China has dozens of major projects in Myanmar, largely in energy, with 18 hydropower projects, and oil and gas reserves in the Bay of Bengal. It has jade and ruby mining operations, as well as interests in timber logging in the north of the country. It has an increasing portfolio of property investments, particularly in Yangon, where it is building shopping malls and the city’s nascent high-rise apartment blocks. Under the CMEC, China has reportedly proposed 38 projects, but so far only cooperation zones on the borders of Kachin and Shan states, the Kyaukphyu Special Economic Zone, and a railway from the Shan border town of Muse to Mandalay have been approved.

There has also been a major stumbling block. In 2011, former president Thein Sein called a stop to the controversial $3.5 billion Myitsone dam project, which would have been Myanmar’s largest, only a few kilometres south of the confluence of the two rivers that form the Irrawaddy, Myanmar’s main waterway, which snakes through the middle of the country. The project would have displaced tens of thousands of people and submerged numerous villages in Kachin state, already wracked by a civil war that goes back decades and was reignited by the prospect of the dam.

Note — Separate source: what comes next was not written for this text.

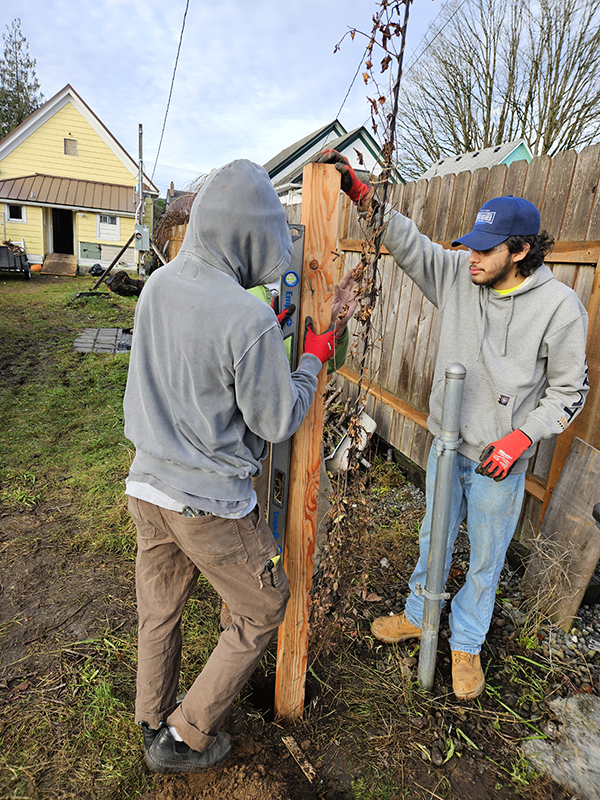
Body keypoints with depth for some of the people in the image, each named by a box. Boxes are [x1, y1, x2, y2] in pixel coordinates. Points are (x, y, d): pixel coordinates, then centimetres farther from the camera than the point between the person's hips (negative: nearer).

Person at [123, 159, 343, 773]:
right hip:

China pulled back from Myanmar, in relative terms, as other nations came in, but with the Rohingya crisis that began in August 2017, it saw – and seized – a new opportunity, culminating in the agreement for the CMEC deal in September 2018.

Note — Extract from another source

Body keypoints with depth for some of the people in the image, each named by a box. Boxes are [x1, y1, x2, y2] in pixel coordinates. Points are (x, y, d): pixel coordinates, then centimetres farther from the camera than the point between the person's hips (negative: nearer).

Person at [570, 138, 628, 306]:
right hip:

The Myanmar government has also played its part. Nay Pyi Taw last year set up the Steering Committee for the Implementation of the Community and the Silk Road Project, chaired by Myanmar’s de facto civilian leader, State Counsellor Daw Aung San Suu Kyi, the Nobel Peace Prize winner who has fallen deeply out of favour in the West over the Rohingya crisis. There have also been multiple visits to Beijing by Suu Kyi, President Win Myint, and Senior General Min Aung Hlaing.

Myanmar State Counsellor Aung San Suu Kyi appeared at the International Court of Justice in December 2019 in The Hague, during a three-day hearing on the Rohingya genocide case (Photo: Koen Van Weel/ANP/AFP via Getty)

Chinese state media also suggested that Xi is interested in mediating the Rohingya crisis, but China’s interest in Myanmar’s internal conflicts lies far more heavily with civil war between a group of allied ethnic militias in Kachin and northern Shan states known as the Northern Alliance, led by the Kachin Independence Army against the Tatmadaw. China recently mediated renewed talks between the parties, with little success.

Deeper Chinese involvement in Rakhine state may only serve to rankle the local population. The Chinese are hardly loved within the country and often less trusted than other foreign businesspeople. Rakhine Buddhists have a distinct identity to the Buddhist majority in the ethnic Bamar centre of the country, around Yangon and Mandalay. Rakhine was once part of the Kingdom of Arakan, and was only conquered by the Burmese in the 18th century.

As the military has moved into Rakhine state to conduct so-called “clearance operations”, there are many who suspect one of the motives for the Rohingya displacement is to enable easier access the state’s rich resources. Rakhine Buddhists have formed a militia in recent years, the Arakan Army, which appears to be well funded, linked to the Northern Alliance, and is active in parts of Rakhine and Chin state to the north.

Rakhine locals complain that they see little benefit from resource development and other Chinese investment. Similar problems are becoming apparent in many other parts of the country, with a particularly stark example emerging in Kayin state, where a Chinese company is building a $15 billion real estate mega-project, aimed at becoming a tourist mecca along the Thaungyin River, which has been dubbed Shwe Kokko – “Chinatown” – by locals. In light of such developments, observers believe that the resurfacing or Karen (Kayin) militias in recent years is no coincidence.

Much as Xi might harbour aspirations of rescuing his troubled neighbour, China’s involvement in Myanmar looks at this stage more likely to thwart than to boost Suu Kyi’s grand but fruitless plans for a national peace accord.